» **Task prompt**
Retype the stretch of the SELinux policy commit below from "allow platform_app cache_file:dir" through "net_domain(shared_app)", keeping every character the same.

Allow all domains to read the log devices.

Read access to /dev/log/* is no longer restricted.
Filtering on reads is performed per-uid by the kernel logger driver.

Change-Id: Ia986cbe66b84f3898e858c60f12c7f3d63ac47cf
Signed-off-by: Stephen Smalley <sds@tycho.nsa.gov>

adbd.te

@@ -20,7 +20,6 @@ allow adbd sdcard_type:file create_file_perms;
 
 allow adbd graphics_device:dir search;
 allow adbd graphics_device:chr_file r_file_perms;
-allow adbd log_device:chr_file r_file_perms;
 # XXX Run /system/bin/vdc to connect to vold.  Run in a separate domain?
 allow adbd system_file:file rx_file_perms;
 unix_socket_connect(adbd, vold, vold)

app.te

@@ -13,8 +13,6 @@ platform_app_domain(platform_app)
 net_domain(platform_app)
 # Access bluetooth.
 bluetooth_domain(platform_app)
-# Read logs.
-allow platform_app log_device:chr_file read;
 # Write to /cache.
 allow platform_app cache_file:dir rw_dir_perms;
 allow platform_app cache_file:file create_file_perms;
@@ -34,8 +32,6 @@ app_domain(media_app)
 platform_app_domain(media_app)
 # Access the network.
 net_domain(media_app)
-# Read logs.
-allow media_app log_device:chr_file read;
 # Access /dev/mtp_usb.
 allow media_app mtp_device:chr_file rw_file_perms;
 # Write to /cache.
@@ -50,8 +46,6 @@ platform_app_domain(shared_app)
 net_domain(shared_app)
 # Access bluetooth.
 bluetooth_domain(shared_app)
-# Read logs.
-allow shared_app log_device:chr_file read;
 # ASEC
 r_dir_file(shared_app, asec_apk_file);
 
@@ -63,8 +57,6 @@ platform_app_domain(release_app)
 net_domain(release_app)
 # Access bluetooth.
 bluetooth_domain(release_app)
-# Read logs.
-allow release_app log_device:chr_file read;
 
 # Services with isolatedProcess=true in their manifest.
 # In order for isolated_apps to interact with apps that have levelFromUid=true
@@ -95,7 +87,6 @@ net_domain(untrusted_app)
 bluetooth_domain(untrusted_app)
 allow untrusted_app tun_device:chr_file rw_file_perms;
 allow untrusted_app system_data_file:file { execute open };
-allow untrusted_app log_device:chr_file read;
 
 # Internal SDCard rw access.

[Photographed scenes with lens parameters]
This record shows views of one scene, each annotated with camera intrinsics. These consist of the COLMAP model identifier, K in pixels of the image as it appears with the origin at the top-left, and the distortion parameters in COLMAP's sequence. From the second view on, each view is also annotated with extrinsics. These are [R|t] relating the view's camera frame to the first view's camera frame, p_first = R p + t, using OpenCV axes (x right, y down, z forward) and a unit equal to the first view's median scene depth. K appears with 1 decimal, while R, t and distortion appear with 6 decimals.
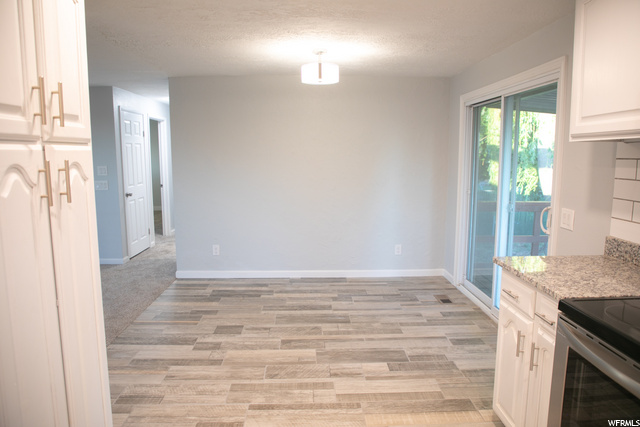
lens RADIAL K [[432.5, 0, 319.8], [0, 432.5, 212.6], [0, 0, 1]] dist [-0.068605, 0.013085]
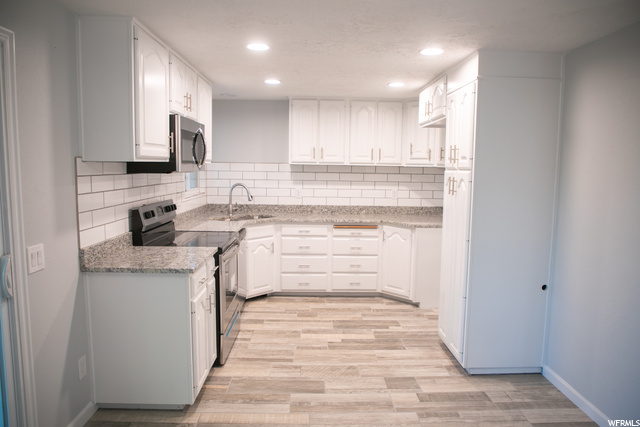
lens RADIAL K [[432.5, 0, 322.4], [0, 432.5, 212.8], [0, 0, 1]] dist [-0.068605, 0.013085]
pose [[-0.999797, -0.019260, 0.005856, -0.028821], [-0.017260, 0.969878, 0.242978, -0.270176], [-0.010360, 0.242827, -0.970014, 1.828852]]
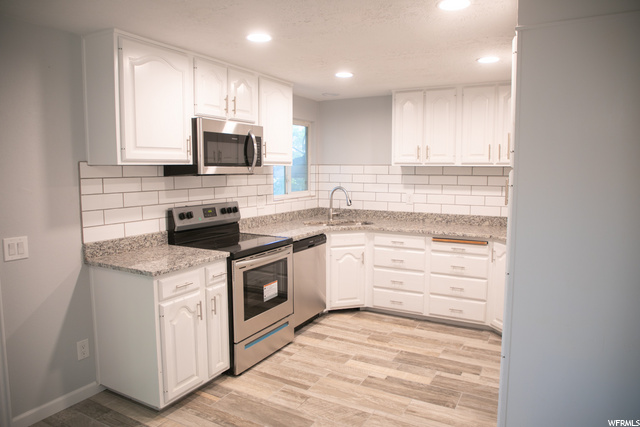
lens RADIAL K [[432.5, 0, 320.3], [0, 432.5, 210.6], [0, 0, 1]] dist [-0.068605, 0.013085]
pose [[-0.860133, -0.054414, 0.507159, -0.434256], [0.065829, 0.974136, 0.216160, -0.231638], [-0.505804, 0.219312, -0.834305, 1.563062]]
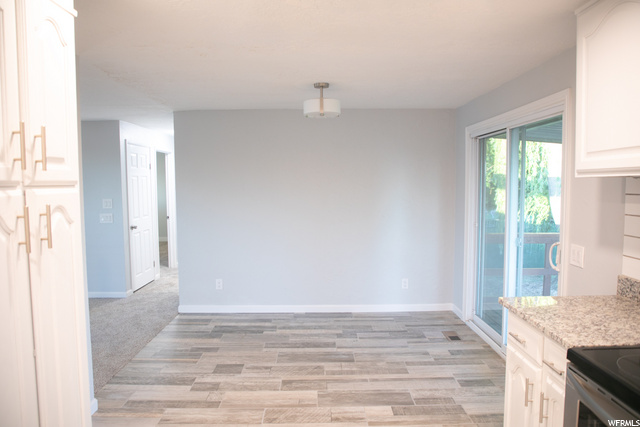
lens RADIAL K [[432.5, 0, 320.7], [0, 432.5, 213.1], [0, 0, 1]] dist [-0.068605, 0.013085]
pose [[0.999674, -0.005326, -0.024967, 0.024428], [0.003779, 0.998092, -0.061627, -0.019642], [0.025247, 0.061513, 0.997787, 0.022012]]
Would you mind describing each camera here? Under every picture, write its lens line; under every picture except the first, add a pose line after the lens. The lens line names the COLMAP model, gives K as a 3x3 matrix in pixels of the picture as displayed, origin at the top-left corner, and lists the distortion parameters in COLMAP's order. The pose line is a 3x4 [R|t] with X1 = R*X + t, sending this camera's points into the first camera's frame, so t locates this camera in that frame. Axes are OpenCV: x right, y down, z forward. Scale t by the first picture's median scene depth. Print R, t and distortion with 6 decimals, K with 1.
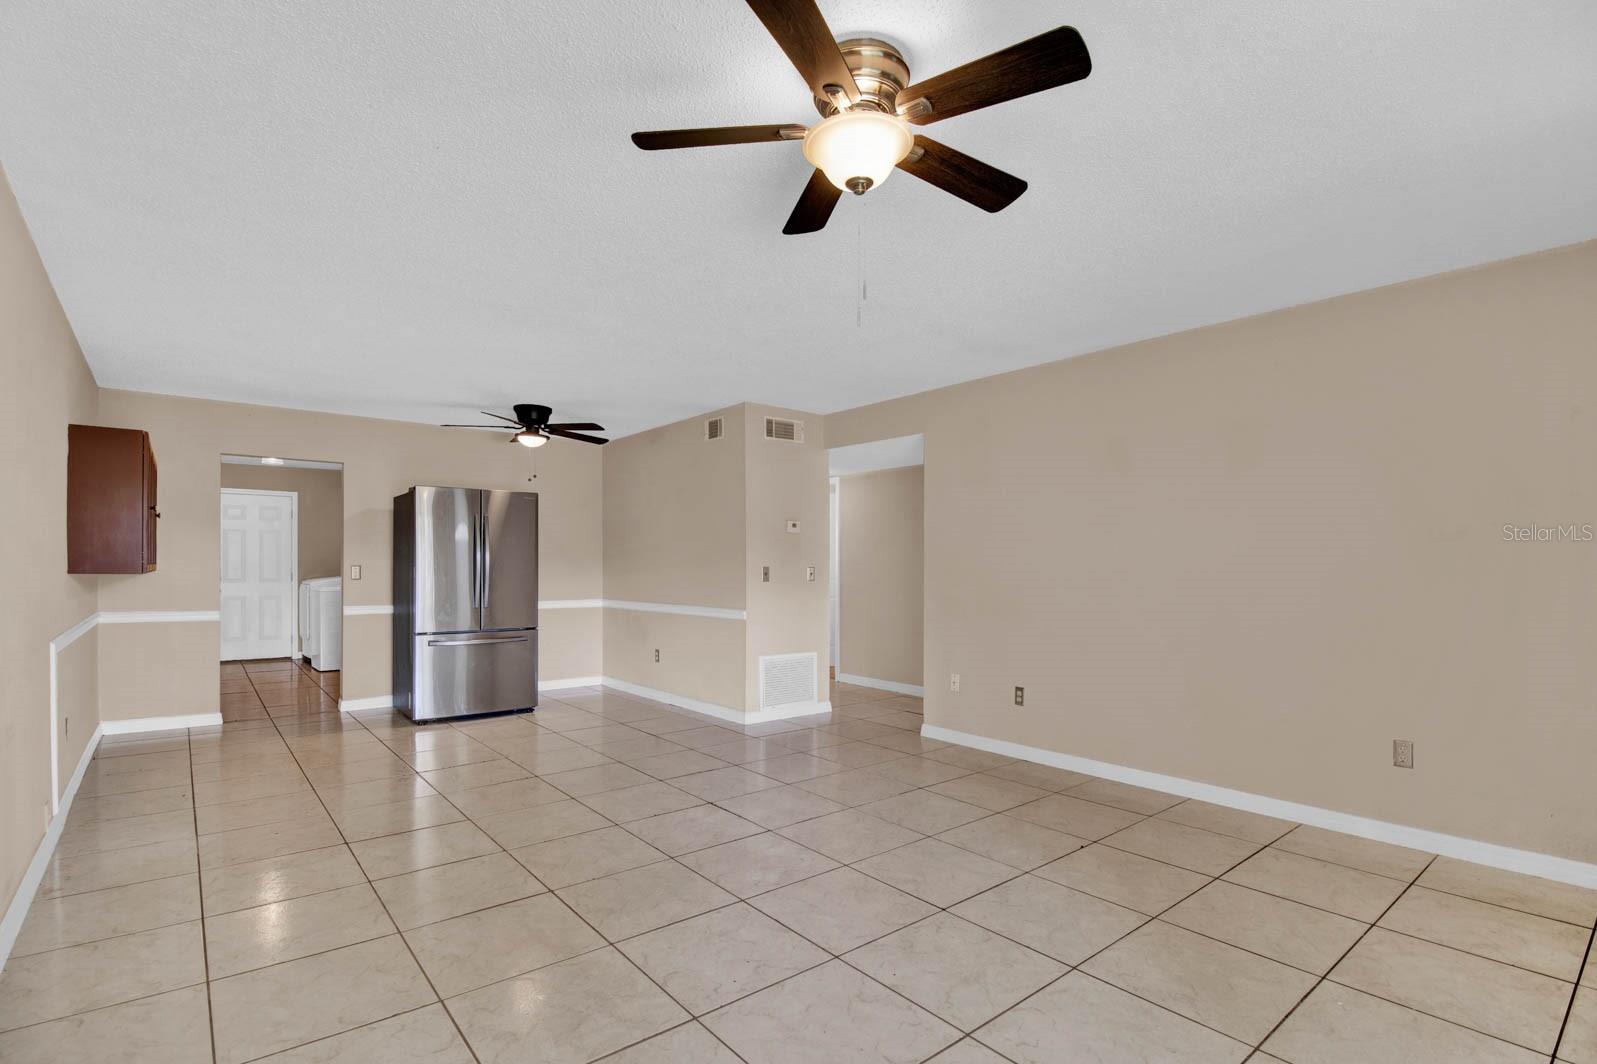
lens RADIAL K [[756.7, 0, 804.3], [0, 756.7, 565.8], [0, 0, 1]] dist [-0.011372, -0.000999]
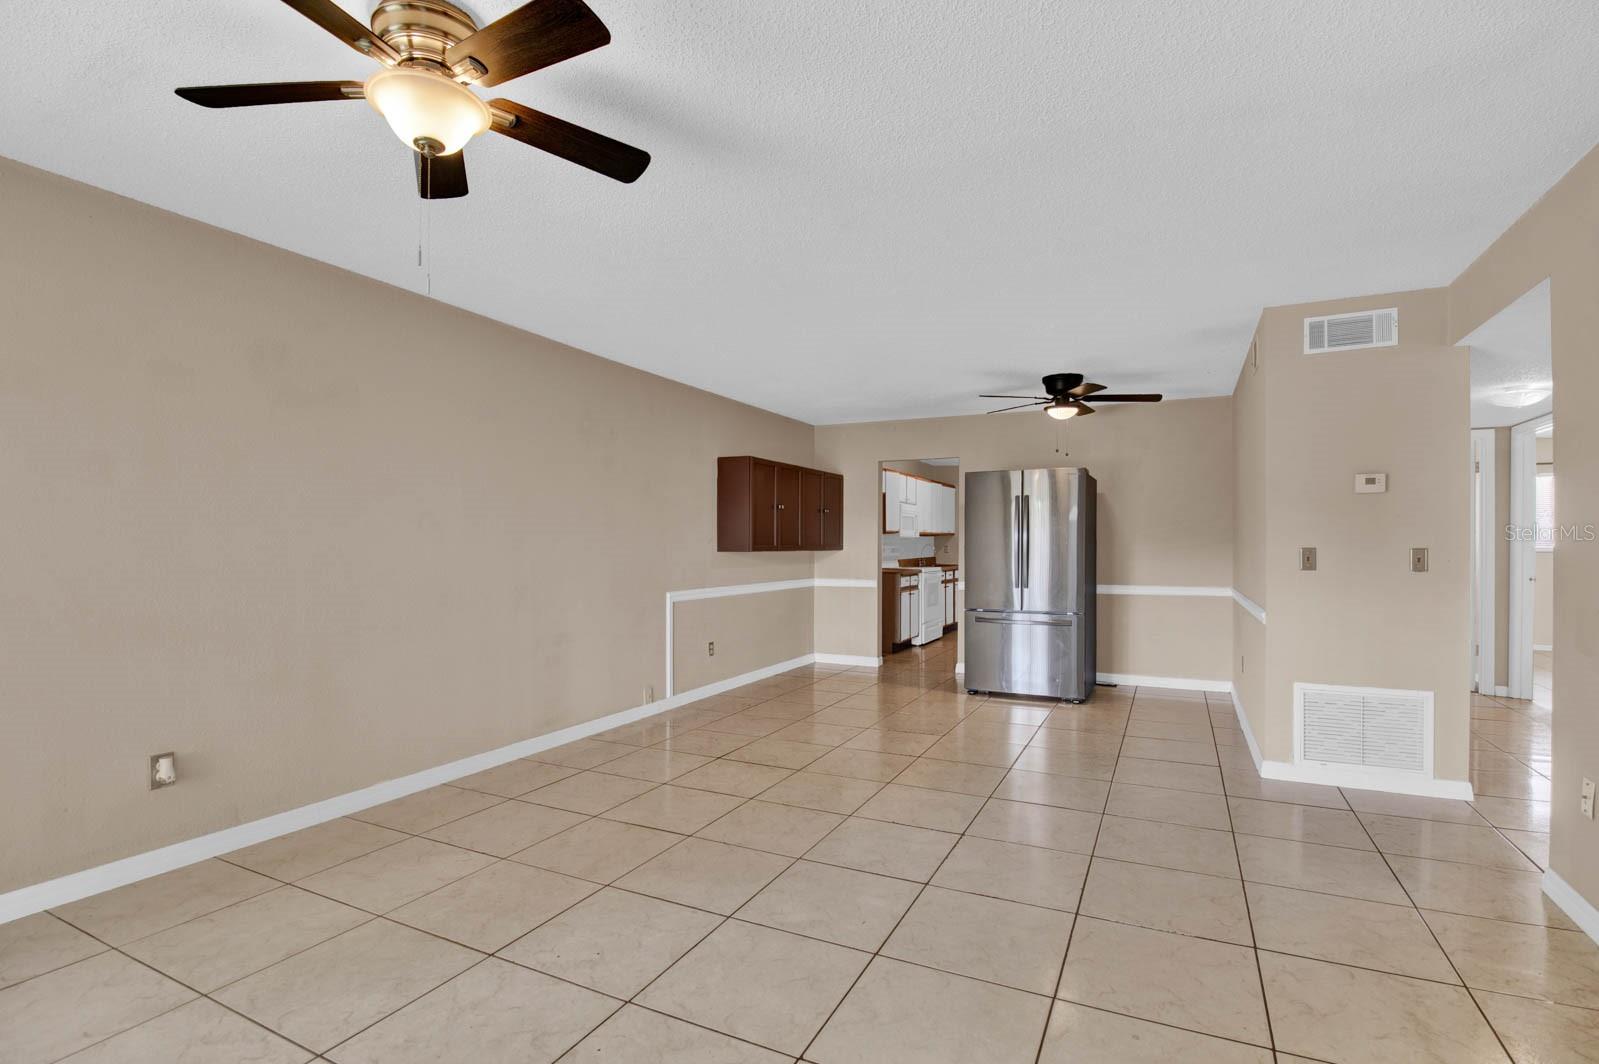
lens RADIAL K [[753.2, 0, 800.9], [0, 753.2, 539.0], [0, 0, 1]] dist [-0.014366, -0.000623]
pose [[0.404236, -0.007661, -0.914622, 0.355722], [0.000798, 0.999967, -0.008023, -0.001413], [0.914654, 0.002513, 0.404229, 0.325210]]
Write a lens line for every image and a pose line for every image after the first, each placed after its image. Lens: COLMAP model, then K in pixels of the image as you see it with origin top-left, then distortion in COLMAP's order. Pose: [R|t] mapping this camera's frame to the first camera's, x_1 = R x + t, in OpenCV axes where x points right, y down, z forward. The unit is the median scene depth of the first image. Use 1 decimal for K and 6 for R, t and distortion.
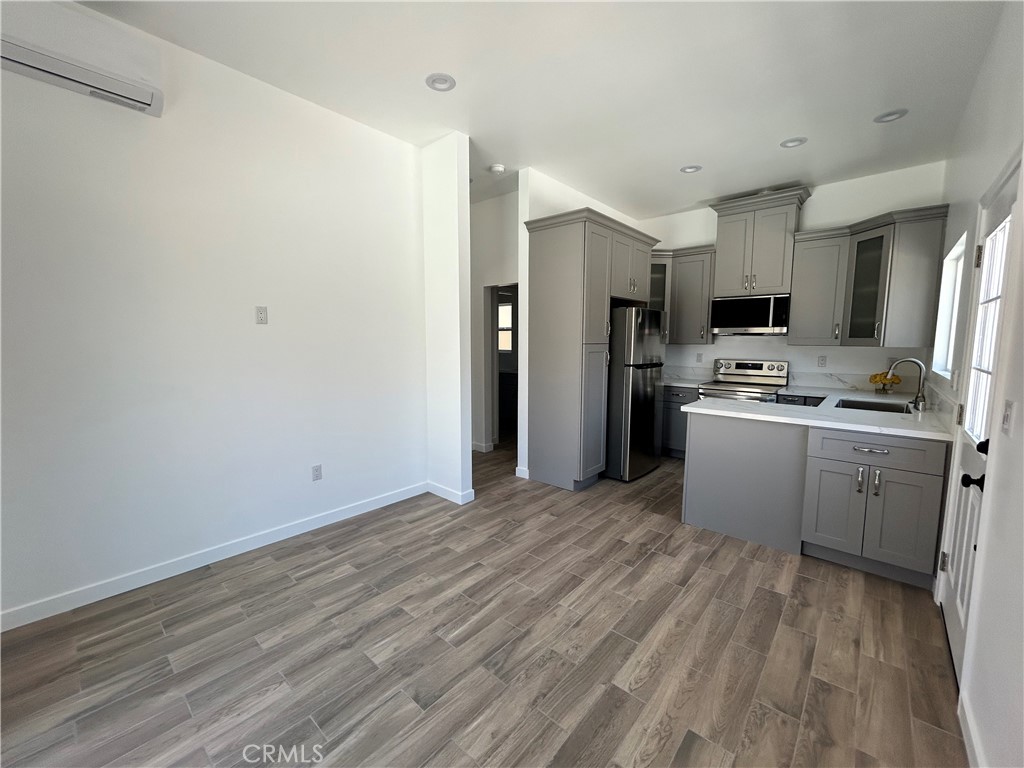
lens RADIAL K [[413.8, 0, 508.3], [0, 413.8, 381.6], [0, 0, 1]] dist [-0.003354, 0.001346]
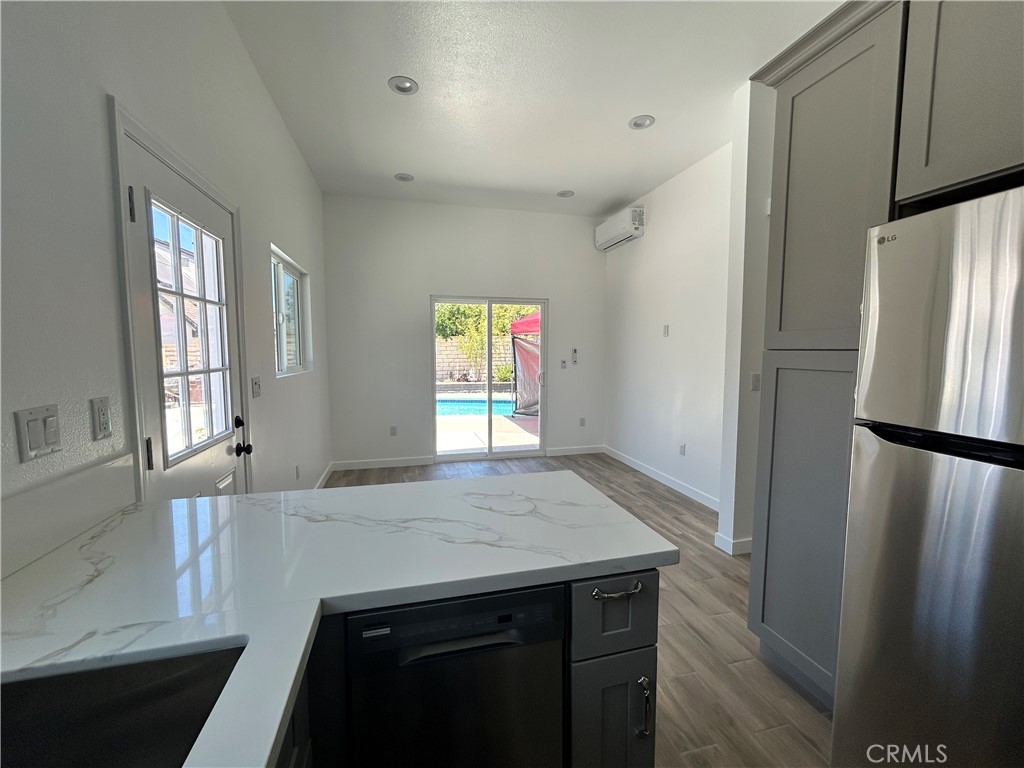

» **Written response**
allow platform_app cache_file:dir rw_dir_perms;
 allow platform_app cache_file:file create_file_perms;
@@ -34,8 +32,6 @@ app_domain(media_app)
 platform_app_domain(media_app)
 # Access the network.
 net_domain(media_app)
-# Read logs.
-allow media_app log_device:chr_file read;
 # Access /dev/mtp_usb.
 allow media_app mtp_device:chr_file rw_file_perms;
 # Write to /cache.
@@ -50,8 +46,6 @@ platform_app_domain(shared_app)
 net_domain(shared_app)